Так вот, собственно экстремы виртуальной и новоантропологической эвристик, каждая по-своему, претендуют на последние разборки с заметафизированной телесностью. Тотальная виртуализация предлагает и предполагает редуцирование тела до иных агрегатных состояний (и в этом смысле, конечно, мыслеформа машина-автомобиль превосходится, отменяется и снимается отнюдь не самолетом или ракетой, являющимися простыми ее продолжением или аватарами, но в метрике мегапространства — телепортацией). Новая антропология предполагает работать с телом способом продуцирования взаимозаменяемых, воспроизводимых и идентичных антропоподобных образований. Оба пути, надо сказать, кардинально переартикулируют ответы на основные экзаменационные вопросы самоидентификации соискателя антропологической культуры: откуда ты пришел? зачем ты пришел? куда ты уходишь? В общем, мужайтесь, братья!
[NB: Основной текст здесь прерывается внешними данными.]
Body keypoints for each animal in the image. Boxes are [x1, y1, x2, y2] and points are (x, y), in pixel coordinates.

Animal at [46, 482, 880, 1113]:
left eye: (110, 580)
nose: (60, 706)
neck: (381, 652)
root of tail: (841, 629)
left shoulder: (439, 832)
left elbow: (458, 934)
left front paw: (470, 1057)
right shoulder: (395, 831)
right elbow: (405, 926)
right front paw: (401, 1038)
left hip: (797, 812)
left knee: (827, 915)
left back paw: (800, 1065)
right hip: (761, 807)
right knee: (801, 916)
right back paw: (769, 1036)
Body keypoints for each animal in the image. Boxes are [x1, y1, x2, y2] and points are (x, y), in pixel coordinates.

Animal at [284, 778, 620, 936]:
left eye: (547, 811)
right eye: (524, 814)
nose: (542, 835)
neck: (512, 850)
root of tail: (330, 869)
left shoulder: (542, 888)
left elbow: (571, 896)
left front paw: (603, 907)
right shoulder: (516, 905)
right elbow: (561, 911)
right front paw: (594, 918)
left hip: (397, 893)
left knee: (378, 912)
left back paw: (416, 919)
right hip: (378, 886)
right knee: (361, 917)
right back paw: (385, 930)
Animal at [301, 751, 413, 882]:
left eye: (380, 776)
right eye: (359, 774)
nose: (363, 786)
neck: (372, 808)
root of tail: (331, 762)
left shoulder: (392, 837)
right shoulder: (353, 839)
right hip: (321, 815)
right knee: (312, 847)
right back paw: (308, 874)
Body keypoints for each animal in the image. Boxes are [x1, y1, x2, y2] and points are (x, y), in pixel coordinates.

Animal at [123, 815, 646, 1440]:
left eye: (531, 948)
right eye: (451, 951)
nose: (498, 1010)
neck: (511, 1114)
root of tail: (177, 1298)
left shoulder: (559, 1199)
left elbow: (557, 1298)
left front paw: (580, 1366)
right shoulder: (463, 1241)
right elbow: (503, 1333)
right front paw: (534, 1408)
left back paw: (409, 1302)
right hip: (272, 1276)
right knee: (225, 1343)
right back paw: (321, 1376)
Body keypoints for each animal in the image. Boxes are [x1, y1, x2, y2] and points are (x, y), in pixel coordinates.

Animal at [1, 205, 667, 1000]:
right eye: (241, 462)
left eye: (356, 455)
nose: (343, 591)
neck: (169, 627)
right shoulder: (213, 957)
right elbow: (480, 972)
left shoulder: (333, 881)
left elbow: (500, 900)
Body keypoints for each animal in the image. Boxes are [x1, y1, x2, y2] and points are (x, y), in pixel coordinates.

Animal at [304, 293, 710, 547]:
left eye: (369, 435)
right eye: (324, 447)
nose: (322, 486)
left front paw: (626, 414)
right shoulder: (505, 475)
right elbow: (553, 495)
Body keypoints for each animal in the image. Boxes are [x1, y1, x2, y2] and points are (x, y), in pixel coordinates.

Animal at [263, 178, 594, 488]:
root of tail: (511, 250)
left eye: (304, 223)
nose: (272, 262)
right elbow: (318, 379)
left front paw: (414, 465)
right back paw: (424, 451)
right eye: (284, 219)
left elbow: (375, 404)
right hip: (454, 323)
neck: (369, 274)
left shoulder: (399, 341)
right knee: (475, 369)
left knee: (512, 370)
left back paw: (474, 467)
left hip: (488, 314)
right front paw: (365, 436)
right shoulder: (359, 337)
Если виртуализация имеет аналоги и корни в человеческой культуре в пределах различных галлюциногенных, медитативных и визионерских практик, то новоантропологические опыты, особенно в рамках христианской антропологии, сразу натыкаются на запрет: по образу и подобию Божию (естественно, не удивительны запреты на работы в этом направлении, объявленные Клинтоном и Европейским союзом). Естественно, что в этом проглядывают и глухие, глубоко укрытые реликтовые ужасы зооморфных уподоблений и дарвино-артикулированной памяти. К этому примыкает проблема критической массы имплантируемых органов, в смысле, что есть или будет их суммированная квазиперсональность. Клонирование же при все возрастающей унифицированности урбанистического быта, образования и культуры вообще приводит нас к средневековой апокрифической идее коллективной души целого вида существ (тогда имели в виду животных), в отличие от персональной, совершающей свой путь с уникальным со-творяемым телесным носителем, когда убийство одной особи не есть загубление коммунальной души, что является как бы преодолением персональной смерти и, собственно, переосмыслением всей человеческой культуры, сотворенной перед лицом смерти. Герои этого будущего не будут столь мучительно и в то же самое время трагически-возвышенно втиснуты в единственное и единичное бренное тело (род локализации индуистских тел инкарнацией), мало совпадающее с невероятным объемом культурных и духовных инвестиций, напоминая собой разрываемую невероятно разросшимся элиеном слабую, мягкую мясную куколку-оболочку. Эх, это вот и есть в прямом уподоблении наша бедная, слабая нормально-антропоидная богиня Диана.
Грандиозные похороны ее массмедийной божественной сути и пристроенного сбоку все испортившего, не выдержавшего и, к сожалению, не экстрагируемого телесного привесочка, были последние и предельно-возможные из подобного рода. С ними не могли сравниться ни одни из предыдущих (в этой последовательности выглядящих как бы опробованием, приготовлениями к самым главным) отпеваний предыдущих героев — Монро, Элвиса, Леннона, Меркьюри, — при том что, что, казалось бы, личные заслуги, одаренность и, собственно, адекватность роли их были абсолютно несопоставимы с Дианиными. Да в этом ли дело? То есть, конечно, именно в этом дело, вернее, большая часть сего сакрального дела. Дело в темной, свершающейся на наших глазах провиденциальности. То есть людское ли дело соизмерять людскую соразмерность божественно-героическим задачам и бытию, дискордию и несовпадения, провалы, трагедии, взлеты, предопределения и результирующую (в нашем случае) гибель. (Заметим, как тихо в это же самое время по законам своего служения и мифа — тоже нам неясного сполна — ушла из этого мира мать Тереза.)